May I begin this lecture by thanking the Trade Union Foundation for the invitation to deliver the 2000 Whitlam Lecture. It is a special honour for me to be invited by a Foundation that recognises and affirms not only the right of employees to be represented by their union in the workplace, but also promotes an understanding of the role trade unions play in the maintenance and development of a vibrant democratic society.
I have been involved in trade union education in one form or another throughout my working life. It is only through education that enduring and sustainable change can be effected. Education not only gives the power of knowledge to the individual, but it should also impart the technique of rational debate to use that knowledge to resolve conflict in a way that promotes the common good for all of society.
I have been privileged to continue my commitment to trade union education in my current role as Minister of Labour. I realised when we were discussing the need for a fundamentally new direction for employment relations in New Zealand, that we had to build into the institutional design of the legislation, the opportunity for unions, employees and employers to have access to information and training in the legislation's objectives. After much consultation, we provided for a right to a maximum of 5 days paid education leave for trade union members. A contestable fund was also established to which both trade unions and employers have access for programmes that relate to the objectives of the Act, in particular, the duty of good faith in all aspects of the employment relationship.
It is fair to observe that these provisions were not without controversy. The criticisms focussed on the fact that only trade union members were eligible, and on the requirement for employers to give leave for education purposes. The lack of total coverage for all employees was due to questions of cost and practical implementation. The criticism of the right to an entitlement to education leave, was essentially ideological and reflected the prevailing construction of the employment relationship as a matter of private contract between two individuals.
The Employment Contracts Act had enacted this expression of the market approach to the employment relationship into our law.

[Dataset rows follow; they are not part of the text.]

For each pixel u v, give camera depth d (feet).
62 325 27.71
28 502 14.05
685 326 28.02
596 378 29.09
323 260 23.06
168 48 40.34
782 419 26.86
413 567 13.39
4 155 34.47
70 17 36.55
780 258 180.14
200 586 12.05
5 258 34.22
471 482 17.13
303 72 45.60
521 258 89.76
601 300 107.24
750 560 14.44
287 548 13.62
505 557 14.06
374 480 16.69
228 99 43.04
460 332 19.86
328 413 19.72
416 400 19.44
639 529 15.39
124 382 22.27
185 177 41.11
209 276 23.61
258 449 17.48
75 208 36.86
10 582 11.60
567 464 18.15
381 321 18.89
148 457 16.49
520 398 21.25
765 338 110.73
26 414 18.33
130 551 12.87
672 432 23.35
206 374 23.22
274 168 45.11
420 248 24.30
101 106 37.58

In order then, for the new Labour?Alliance Government to recognise the public as well as the private nature of the employment relationship, it was necessary to repeal the Employment Contracts Act, which was what we proceeded to do immediately on becoming the Government.
The Context for Change
The arguments surrounding education leave provide a good introduction into the wider debate surrounding the enactment of the Employment Relations Act and the points of difference between the previous National Government's policy approach and that of the current Labour?Alliance Government. I thought it may be useful if I first briefly sketched the ideological context within which New Zealand, and to some extent Australia, have been functioning over the past 15 years. The purpose of this sketch is to provide an understanding of the reasons for the repeal of the Employment Contracts Act. I shall then outline the objectives of the new Employment Relations Act and the means by which we intend to achieve those objectives. I shall then conclude with some general observations on the experience of the new legislation to date.
The drivers of public policy in the 1980s and l990s were similar on both sides of the Tasman. The internationalisation of capital, high inflation, increasing unemployment, unacceptable overseas debt levels, especially in New Zealand, and the failure of traditional Keynesian economic measures to redress these economic problems forced both Australia and New Zealand Governments to reform their economies. There were essential differences in our approaches, at least, at the beginning of the reform period.
The Australian Labor Government in the 1980s chose a consensual?cum?corporatist strategy, whereas the New Zealand Government of the same period chose a commercial/monetarist approach. In the labour market in New Zealand, this approach was expressed in a radical deregulation of the labour market and decentralization of bargaining. The election of the National Government in 1990 saw this approach taken to its extreme in the enactment of the Employment Contracts Act.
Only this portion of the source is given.